* _Exercise A_
Report each line of the entries below that contains the string "China", copying every such line in full.

* _Reading text_
XAG/USD bulls have the upper hand, rally above $26.00 expected

  • Silver regained positive traction on Monday and rose to a fresh multi-week high.
  • Acceptance above the 61.8% Fibonacci level supports prospects for a further appreciation move.
  • Sustained weakness below $25.00 is needed to nullify the positive outlook.

the silver attracted fresh buying on Monday and built on its recent bounce from near the very important 200-day SMA. This marked the seventh day of positive movement in the previous eight and took prices of the pair to a six-week high around the $25.90-$25.95 region during the first half of the European session.

From a technical perspective, XAG/USD now appears to have found acceptance above the 61.8% Fibonacci retracement level of the $26.95-$23.97 decline. Furthermore, the technical indicators on the daily chart have been gaining positive traction and are still far from overbought territory, which, in turn, favors the bulls.

* _Exercise B_
Go on with the silver price analysis above, picking up after its last sentence.

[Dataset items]
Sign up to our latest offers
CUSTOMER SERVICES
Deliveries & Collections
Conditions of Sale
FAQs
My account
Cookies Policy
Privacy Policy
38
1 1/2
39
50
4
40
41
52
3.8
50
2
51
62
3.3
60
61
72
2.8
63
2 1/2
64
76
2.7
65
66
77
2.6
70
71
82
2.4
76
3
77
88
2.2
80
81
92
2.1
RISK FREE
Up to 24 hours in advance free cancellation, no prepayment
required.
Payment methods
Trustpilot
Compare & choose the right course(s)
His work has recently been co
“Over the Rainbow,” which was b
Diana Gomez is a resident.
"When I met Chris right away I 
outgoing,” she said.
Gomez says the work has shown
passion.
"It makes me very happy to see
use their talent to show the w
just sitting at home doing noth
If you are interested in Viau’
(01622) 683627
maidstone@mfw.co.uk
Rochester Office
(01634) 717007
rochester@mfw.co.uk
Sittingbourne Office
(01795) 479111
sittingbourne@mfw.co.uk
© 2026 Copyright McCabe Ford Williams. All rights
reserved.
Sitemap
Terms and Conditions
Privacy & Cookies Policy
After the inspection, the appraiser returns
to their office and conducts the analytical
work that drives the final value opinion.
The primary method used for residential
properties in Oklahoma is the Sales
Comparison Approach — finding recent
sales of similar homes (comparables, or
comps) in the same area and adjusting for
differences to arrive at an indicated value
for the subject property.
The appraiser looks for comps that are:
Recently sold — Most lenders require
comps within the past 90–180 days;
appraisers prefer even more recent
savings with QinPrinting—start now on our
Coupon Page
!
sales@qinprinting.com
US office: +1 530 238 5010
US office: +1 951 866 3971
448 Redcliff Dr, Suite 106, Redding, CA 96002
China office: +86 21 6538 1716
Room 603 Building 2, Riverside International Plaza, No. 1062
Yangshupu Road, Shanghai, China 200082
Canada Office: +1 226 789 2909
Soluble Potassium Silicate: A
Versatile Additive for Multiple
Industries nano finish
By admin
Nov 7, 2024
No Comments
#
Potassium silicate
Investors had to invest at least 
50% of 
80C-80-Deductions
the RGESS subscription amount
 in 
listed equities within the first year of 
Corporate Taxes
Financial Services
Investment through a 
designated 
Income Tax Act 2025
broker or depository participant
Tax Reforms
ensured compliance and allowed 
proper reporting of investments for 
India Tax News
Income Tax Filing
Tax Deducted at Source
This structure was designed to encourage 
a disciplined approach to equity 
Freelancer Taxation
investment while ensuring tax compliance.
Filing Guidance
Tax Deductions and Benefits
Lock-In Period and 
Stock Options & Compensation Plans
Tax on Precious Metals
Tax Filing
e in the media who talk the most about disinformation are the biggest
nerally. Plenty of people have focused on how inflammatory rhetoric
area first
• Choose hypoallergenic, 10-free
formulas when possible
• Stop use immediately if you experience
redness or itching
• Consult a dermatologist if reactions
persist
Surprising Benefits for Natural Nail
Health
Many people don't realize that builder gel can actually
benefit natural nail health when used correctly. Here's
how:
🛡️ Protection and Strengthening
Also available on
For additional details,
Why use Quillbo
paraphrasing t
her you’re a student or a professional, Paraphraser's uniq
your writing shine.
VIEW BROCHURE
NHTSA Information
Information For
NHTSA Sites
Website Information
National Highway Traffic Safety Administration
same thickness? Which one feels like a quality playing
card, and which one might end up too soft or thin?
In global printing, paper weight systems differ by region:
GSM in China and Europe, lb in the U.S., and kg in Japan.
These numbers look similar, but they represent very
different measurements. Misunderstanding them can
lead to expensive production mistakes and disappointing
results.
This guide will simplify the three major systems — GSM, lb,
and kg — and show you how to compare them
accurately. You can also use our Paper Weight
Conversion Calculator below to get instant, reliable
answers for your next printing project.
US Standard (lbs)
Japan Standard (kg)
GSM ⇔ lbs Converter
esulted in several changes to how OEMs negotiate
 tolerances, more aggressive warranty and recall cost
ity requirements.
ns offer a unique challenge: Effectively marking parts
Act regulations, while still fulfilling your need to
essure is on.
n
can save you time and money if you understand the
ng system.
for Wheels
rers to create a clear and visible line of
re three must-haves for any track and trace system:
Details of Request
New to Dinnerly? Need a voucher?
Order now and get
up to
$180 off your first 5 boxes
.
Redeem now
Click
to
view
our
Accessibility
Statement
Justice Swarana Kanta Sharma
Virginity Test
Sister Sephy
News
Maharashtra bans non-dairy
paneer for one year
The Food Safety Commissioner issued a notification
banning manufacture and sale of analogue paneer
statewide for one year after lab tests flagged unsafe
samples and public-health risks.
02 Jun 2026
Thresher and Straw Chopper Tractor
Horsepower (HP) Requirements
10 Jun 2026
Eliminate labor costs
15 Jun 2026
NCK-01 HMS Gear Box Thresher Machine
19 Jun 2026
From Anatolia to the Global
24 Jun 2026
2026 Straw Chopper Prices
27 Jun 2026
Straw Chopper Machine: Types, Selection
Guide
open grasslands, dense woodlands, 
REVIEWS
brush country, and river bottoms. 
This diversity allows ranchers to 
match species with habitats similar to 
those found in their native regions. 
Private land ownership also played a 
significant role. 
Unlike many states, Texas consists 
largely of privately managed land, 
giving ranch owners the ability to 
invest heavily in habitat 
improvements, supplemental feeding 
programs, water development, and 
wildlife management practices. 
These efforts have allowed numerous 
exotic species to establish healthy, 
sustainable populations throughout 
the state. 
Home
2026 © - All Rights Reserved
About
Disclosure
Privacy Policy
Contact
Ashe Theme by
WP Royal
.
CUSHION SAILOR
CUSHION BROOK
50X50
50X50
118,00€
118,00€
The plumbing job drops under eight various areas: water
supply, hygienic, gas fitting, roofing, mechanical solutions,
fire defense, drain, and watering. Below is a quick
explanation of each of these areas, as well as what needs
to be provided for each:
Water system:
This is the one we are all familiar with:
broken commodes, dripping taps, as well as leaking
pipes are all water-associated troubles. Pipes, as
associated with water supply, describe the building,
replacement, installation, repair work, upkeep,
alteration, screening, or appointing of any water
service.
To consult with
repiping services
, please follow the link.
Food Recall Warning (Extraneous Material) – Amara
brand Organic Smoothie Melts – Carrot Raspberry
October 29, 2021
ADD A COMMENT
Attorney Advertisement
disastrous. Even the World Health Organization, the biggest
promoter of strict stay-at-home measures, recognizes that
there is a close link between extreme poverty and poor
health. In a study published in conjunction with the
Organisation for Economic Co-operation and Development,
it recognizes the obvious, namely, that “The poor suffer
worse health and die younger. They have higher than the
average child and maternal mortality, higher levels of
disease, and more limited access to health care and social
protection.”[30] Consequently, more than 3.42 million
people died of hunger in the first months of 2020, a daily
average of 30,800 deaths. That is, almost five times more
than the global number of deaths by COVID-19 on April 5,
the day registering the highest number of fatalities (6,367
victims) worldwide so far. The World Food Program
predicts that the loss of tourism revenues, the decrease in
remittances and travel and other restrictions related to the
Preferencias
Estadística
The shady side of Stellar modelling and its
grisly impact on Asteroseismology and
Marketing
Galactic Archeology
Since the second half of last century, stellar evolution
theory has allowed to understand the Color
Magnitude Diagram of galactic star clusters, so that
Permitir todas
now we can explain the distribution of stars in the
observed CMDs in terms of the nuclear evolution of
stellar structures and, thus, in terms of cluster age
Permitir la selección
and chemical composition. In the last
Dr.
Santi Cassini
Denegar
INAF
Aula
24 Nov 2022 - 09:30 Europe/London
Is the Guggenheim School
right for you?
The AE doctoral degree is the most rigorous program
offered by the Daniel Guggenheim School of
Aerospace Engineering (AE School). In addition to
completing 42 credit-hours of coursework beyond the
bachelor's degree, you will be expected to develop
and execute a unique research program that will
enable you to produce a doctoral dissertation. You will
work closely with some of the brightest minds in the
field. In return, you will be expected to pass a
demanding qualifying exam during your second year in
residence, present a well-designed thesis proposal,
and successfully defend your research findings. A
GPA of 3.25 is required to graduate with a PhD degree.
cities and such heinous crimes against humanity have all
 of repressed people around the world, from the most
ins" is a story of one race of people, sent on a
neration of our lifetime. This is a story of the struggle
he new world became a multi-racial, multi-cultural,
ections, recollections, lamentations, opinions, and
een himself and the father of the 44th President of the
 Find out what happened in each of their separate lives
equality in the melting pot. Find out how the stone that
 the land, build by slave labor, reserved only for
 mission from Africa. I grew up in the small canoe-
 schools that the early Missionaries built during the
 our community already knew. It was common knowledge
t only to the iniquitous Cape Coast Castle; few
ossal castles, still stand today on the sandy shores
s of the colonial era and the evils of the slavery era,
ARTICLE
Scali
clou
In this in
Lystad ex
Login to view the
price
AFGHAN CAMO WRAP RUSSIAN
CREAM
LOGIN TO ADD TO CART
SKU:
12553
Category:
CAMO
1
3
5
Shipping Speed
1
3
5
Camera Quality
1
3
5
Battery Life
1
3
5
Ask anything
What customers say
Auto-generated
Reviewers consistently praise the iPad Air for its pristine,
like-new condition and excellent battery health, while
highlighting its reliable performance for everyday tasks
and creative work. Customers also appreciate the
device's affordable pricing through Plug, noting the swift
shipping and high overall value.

* _Response box A_
China office: +86 21 6538 1716
Yangshupu Road, Shanghai, China 200082
GSM in China and Europe, lb in the U.S., and kg in Japan.

* _Response box B_
That being said, traders are likely to wait for some follow-up buying beyond the $26.00 round figure mark before confirming a breakout to the upside and positioning themselves for additional short-term gains. XAG/USD could be poised to test intermediate resistance near the $26.40 zone en route to a yearly high approaching $27.00.

On the other hand, any significant drop now seems to find decent support near the 50% Fibonacci level, around the $25.50-$25.45 area. This is followed by the low of the previous session, around the $25.25 area, before the 38.2% Fibonacci level, around the $25.00 psychological level, which should act as a pivotal point.

A convincing break below would trigger some technical selling and drag XAG/USD towards the 23.6% Fibonacci level, around the $24.65 region. The next relevant support is pegged near the $24.30 region, below which the drop could extend into a technically significant 200 DMA around $24.00.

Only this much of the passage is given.